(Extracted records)
--- START ---
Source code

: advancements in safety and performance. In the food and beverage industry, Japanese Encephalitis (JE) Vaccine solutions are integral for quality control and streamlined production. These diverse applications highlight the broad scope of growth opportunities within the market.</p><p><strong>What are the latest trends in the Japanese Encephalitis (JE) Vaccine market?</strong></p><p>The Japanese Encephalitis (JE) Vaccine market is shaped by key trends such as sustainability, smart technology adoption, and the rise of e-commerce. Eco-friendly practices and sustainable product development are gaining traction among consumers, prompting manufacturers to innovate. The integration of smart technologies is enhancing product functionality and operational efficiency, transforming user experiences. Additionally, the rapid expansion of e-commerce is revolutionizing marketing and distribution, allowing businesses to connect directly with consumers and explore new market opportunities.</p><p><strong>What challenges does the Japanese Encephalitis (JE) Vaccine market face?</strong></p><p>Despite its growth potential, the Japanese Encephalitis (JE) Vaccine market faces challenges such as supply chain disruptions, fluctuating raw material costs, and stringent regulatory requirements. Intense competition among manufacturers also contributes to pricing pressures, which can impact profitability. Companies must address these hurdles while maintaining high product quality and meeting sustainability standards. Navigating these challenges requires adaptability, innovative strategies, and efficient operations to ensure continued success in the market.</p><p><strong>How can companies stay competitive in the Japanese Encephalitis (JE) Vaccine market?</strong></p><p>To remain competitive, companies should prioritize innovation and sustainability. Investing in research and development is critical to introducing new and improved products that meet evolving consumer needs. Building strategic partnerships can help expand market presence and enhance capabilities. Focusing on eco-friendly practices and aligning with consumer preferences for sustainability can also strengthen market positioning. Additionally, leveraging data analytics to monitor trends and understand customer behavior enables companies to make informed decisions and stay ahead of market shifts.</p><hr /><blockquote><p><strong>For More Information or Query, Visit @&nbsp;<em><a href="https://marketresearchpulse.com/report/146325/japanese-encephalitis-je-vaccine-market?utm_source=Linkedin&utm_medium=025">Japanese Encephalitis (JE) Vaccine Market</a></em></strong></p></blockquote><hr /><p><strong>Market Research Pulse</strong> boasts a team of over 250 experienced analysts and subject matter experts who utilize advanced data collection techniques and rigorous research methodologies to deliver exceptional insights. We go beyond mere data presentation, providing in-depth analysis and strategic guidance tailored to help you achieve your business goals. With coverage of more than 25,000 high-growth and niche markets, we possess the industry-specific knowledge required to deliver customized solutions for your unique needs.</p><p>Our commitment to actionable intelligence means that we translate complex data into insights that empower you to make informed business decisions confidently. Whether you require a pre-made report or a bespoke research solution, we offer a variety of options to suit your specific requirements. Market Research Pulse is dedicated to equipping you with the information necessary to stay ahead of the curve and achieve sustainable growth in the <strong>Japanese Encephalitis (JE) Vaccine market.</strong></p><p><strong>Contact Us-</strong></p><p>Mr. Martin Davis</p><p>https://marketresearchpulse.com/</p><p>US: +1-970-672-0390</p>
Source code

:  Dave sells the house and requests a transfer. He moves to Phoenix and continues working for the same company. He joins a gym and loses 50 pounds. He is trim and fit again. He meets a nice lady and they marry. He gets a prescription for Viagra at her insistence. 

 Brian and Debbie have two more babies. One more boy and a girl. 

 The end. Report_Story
--- END ---
- [Work required] Your reply should contain each entry, copied without alteration.

- [Result]
Source code

: advancements in safety and performance. In the food and beverage industry, Japanese Encephalitis (JE) Vaccine solutions are integral for quality control and streamlined production. These diverse applications highlight the broad scope of growth opportunities within the market.</p><p><strong>What are the latest trends in the Japanese Encephalitis (JE) Vaccine market?</strong></p><p>The Japanese Encephalitis (JE) Vaccine market is shaped by key trends such as sustainability, smart technology adoption, and the rise of e-commerce. Eco-friendly practices and sustainable product development are gaining traction among consumers, prompting manufacturers to innovate. The integration of smart technologies is enhancing product functionality and operational efficiency, transforming user experiences. Additionally, the rapid expansion of e-commerce is revolutionizing marketing and distribution, allowing businesses to connect directly with consumers and explore new market opportunities.</p><p><strong>What challenges does the Japanese Encephalitis (JE) Vaccine market face?</strong></p><p>Despite its growth potential, the Japanese Encephalitis (JE) Vaccine market faces challenges such as supply chain disruptions, fluctuating raw material costs, and stringent regulatory requirements. Intense competition among manufacturers also contributes to pricing pressures, which can impact profitability. Companies must address these hurdles while maintaining high product quality and meeting sustainability standards. Navigating these challenges requires adaptability, innovative strategies, and efficient operations to ensure continued success in the market.</p><p><strong>How can companies stay competitive in the Japanese Encephalitis (JE) Vaccine market?</strong></p><p>To remain competitive, companies should prioritize innovation and sustainability. Investing in research and development is critical to introducing new and improved products that meet evolving consumer needs. Building strategic partnerships can help expand market presence and enhance capabilities. Focusing on eco-friendly practices and aligning with consumer preferences for sustainability can also strengthen market positioning. Additionally, leveraging data analytics to monitor trends and understand customer behavior enables companies to make informed decisions and stay ahead of market shifts.</p><hr /><blockquote><p><strong>For More Information or Query, Visit @&nbsp;<em><a href="https://marketresearchpulse.com/report/146325/japanese-encephalitis-je-vaccine-market?utm_source=Linkedin&utm_medium=025">Japanese Encephalitis (JE) Vaccine Market</a></em></strong></p></blockquote><hr /><p><strong>Market Research Pulse</strong> boasts a team of over 250 experienced analysts and subject matter experts who utilize advanced data collection techniques and rigorous research methodologies to deliver exceptional insights. We go beyond mere data presentation, providing in-depth analysis and strategic guidance tailored to help you achieve your business goals. With coverage of more than 25,000 high-growth and niche markets, we possess the industry-specific knowledge required to deliver customized solutions for your unique needs.</p><p>Our commitment to actionable intelligence means that we translate complex data into insights that empower you to make informed business decisions confidently. Whether you require a pre-made report or a bespoke research solution, we offer a variety of options to suit your specific requirements. Market Research Pulse is dedicated to equipping you with the information necessary to stay ahead of the curve and achieve sustainable growth in the <strong>Japanese Encephalitis (JE) Vaccine market.</strong></p><p><strong>Contact Us-</strong></p><p>Mr. Martin Davis</p><p>https://marketresearchpulse.com/</p><p>US: +1-970-672-0390</p>
Source code

:  Dave sells the house and requests a transfer. He moves to Phoenix and continues working for the same company. He joins a gym and loses 50 pounds. He is trim and fit again. He meets a nice lady and they marry. He gets a prescription for Viagra at her insistence. 

 Brian and Debbie have two more babies. One more boy and a girl. 

 The end. Report_Story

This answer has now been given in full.